### HOW TO COMPLETE THIS TASK
Copy out every line below that contains the string "metal". Matching is case-sensitive.

### THE DATA
++++++
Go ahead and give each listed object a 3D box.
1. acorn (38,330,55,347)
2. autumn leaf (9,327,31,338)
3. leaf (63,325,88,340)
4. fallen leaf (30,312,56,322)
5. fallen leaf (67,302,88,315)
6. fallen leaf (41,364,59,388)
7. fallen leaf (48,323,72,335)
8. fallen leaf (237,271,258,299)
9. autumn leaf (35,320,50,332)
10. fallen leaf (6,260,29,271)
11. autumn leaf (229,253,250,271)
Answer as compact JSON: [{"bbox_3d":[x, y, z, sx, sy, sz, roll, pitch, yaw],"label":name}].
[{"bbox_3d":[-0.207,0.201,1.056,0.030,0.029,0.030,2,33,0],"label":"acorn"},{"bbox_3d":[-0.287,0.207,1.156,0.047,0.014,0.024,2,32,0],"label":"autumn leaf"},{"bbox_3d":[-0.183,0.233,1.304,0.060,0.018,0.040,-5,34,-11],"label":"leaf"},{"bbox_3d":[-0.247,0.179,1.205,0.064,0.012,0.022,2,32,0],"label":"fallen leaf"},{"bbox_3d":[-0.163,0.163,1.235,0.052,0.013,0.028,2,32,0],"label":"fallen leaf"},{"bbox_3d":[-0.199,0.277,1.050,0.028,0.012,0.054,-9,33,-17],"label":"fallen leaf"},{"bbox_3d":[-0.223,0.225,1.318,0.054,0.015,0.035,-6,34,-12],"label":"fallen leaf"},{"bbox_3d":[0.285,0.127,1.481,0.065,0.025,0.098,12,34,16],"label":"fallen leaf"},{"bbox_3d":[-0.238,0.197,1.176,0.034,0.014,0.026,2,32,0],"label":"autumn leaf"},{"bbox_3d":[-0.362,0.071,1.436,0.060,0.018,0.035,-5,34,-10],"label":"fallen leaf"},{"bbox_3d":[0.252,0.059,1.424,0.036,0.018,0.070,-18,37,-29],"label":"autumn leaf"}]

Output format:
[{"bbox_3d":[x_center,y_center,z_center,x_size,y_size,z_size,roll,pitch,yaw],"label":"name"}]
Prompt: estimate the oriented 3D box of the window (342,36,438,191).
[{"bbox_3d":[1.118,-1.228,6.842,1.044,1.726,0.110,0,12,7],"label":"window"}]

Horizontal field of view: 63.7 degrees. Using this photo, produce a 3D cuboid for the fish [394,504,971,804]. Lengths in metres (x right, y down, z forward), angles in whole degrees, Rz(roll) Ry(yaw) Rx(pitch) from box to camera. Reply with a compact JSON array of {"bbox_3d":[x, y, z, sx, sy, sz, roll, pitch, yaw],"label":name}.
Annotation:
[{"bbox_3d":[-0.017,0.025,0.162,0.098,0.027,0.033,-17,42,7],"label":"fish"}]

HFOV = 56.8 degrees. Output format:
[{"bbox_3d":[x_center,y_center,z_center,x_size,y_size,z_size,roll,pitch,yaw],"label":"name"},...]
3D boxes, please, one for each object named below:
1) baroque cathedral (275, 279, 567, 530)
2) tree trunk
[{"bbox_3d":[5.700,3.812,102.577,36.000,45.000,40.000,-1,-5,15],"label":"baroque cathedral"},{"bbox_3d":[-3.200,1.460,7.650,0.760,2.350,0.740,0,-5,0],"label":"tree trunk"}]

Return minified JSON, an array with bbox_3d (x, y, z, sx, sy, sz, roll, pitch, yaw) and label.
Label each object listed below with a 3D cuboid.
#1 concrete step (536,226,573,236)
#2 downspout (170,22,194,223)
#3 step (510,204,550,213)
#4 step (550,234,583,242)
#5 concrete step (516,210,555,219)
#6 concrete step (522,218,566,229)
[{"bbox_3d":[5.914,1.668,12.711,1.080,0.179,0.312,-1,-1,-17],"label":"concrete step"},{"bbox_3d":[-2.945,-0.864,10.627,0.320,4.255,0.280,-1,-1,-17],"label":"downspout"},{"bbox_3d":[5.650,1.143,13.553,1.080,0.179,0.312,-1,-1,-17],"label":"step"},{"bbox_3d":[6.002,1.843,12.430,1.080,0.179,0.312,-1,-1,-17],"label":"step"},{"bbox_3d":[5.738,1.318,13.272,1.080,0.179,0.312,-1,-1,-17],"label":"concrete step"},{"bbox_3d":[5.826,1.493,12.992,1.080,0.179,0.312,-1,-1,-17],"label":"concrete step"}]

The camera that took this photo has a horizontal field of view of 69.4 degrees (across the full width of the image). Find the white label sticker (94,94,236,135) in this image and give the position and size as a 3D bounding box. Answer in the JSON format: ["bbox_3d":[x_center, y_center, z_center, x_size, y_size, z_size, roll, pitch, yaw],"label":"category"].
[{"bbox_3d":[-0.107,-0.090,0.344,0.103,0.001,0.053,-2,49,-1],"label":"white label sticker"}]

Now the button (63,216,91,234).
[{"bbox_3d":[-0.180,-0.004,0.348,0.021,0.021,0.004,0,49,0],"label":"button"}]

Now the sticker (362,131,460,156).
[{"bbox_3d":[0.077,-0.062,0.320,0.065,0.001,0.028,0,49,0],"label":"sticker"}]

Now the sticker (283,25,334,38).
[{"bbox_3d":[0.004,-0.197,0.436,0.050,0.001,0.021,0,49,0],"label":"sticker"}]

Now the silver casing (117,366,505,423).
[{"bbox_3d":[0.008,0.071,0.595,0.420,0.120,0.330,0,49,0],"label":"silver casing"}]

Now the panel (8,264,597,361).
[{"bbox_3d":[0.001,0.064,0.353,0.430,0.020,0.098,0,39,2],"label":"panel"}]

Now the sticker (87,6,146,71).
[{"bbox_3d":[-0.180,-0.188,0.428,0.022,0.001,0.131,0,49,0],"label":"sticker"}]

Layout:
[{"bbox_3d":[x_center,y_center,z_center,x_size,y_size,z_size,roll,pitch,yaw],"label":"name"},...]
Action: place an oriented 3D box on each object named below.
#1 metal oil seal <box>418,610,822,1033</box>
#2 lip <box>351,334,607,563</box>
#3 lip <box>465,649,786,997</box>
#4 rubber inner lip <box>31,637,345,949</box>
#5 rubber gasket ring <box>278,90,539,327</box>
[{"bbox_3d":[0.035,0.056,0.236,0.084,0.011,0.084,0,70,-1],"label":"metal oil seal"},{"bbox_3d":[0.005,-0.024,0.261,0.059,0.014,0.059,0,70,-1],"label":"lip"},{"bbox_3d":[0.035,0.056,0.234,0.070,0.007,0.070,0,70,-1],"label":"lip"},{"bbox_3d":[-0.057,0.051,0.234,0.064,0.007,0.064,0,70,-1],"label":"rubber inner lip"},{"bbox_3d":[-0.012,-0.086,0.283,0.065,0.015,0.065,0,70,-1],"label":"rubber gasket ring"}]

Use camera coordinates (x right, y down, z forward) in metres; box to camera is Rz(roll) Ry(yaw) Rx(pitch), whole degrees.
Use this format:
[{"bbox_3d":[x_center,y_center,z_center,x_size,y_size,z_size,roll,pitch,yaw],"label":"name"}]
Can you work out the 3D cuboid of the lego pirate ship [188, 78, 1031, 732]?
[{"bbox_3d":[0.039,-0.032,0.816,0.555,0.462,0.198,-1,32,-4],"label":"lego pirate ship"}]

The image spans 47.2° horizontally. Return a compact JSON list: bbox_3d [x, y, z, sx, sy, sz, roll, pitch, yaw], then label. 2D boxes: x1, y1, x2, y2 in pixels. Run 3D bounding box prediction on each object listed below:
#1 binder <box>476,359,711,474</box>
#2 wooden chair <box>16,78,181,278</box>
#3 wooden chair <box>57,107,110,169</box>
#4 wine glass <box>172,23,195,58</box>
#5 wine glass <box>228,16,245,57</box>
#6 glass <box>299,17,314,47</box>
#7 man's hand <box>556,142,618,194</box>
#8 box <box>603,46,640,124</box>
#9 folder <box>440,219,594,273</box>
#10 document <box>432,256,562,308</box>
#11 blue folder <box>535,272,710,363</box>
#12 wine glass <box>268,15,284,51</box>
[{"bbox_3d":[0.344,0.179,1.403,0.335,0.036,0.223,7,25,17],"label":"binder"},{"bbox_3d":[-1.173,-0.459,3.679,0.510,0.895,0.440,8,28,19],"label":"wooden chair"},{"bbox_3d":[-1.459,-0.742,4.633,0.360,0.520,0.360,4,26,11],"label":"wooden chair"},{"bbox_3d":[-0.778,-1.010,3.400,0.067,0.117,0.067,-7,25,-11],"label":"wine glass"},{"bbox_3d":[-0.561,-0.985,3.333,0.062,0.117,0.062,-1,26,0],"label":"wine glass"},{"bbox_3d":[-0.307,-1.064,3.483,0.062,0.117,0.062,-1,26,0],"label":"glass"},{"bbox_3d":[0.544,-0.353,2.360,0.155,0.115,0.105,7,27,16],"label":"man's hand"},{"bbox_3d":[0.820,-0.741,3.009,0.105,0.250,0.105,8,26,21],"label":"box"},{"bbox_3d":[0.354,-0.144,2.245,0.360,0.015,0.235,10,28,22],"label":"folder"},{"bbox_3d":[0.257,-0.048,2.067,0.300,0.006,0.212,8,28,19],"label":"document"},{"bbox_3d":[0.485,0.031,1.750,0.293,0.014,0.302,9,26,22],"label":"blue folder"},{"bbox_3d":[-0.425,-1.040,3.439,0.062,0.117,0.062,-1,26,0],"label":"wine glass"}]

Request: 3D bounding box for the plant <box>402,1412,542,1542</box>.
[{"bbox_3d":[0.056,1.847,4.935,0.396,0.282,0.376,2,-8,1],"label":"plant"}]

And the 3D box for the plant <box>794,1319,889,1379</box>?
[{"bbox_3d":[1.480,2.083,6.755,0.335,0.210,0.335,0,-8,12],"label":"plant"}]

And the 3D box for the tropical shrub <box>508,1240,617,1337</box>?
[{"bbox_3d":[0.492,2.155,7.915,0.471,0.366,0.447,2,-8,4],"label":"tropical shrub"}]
++++++
### SOLUTION BELOW
#1 metal oil seal <box>418,610,822,1033</box>
[{"bbox_3d":[0.035,0.056,0.236,0.084,0.011,0.084,0,70,-1],"label":"metal oil seal"},{"bbox_3d":[0.005,-0.024,0.261,0.059,0.014,0.059,0,70,-1],"label":"lip"},{"bbox_3d":[0.035,0.056,0.234,0.070,0.007,0.070,0,70,-1],"label":"lip"},{"bbox_3d":[-0.057,0.051,0.234,0.064,0.007,0.064,0,70,-1],"label":"rubber inner lip"},{"bbox_3d":[-0.012,-0.086,0.283,0.065,0.015,0.065,0,70,-1],"label":"rubber gasket ring"}]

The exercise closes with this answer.